Quelles sont les difficultés et atouts propres à une collaboration comme celle-ci ?

R.H. : Les éléments que je ne contrôle pas sont bien plus nombreux que dans mes travaux personnels. Cela m’effraie un peu, je l’avoue, mais cela a aussi un impact sur ma manière de concevoir le cadre technique. Je ne sais pas encore comment je m’y prendrai exactement, mais je m’assurerai de maîtriser l’essentiel des parties électroniques au cours des répétitions et des concerts. Cette maîtrise concernera principalement « l’expressivité », ce qui garantira une égale « présence » de l’électronique par rapport à l’ensemble instrumental. D’un autre côté, ce qui rend ce projet si enrichissant, c’est aussi la richesse d’inspiration et de connaissance que je gagne en côtoyant Marko et l’Ensemble intercontemporain. C’est une expérience précieuse et belle. 

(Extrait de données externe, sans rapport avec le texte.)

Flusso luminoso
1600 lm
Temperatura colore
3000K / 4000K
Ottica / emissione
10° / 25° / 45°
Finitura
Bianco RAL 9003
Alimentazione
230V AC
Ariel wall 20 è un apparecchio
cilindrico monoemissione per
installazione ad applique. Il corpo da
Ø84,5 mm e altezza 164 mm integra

M.N. : Pour moi, c’est un rêve qui se réalise : parvenir à une telle symbiose entre trois médias, au sein d’une pièce organique et d’une installation audiovisuelle ! Nous savons tous deux que tout ceci serait impossible l’un sans l’autre : seuls nous ne pourrions réaliser ni l’essentiel, ni le nécessaire. 

Propos recueillis par Jérémie Szpirglas, journaliste et écrivain.

L'Étincelle #18, juin 2018 : journal de la création à l'Ircam.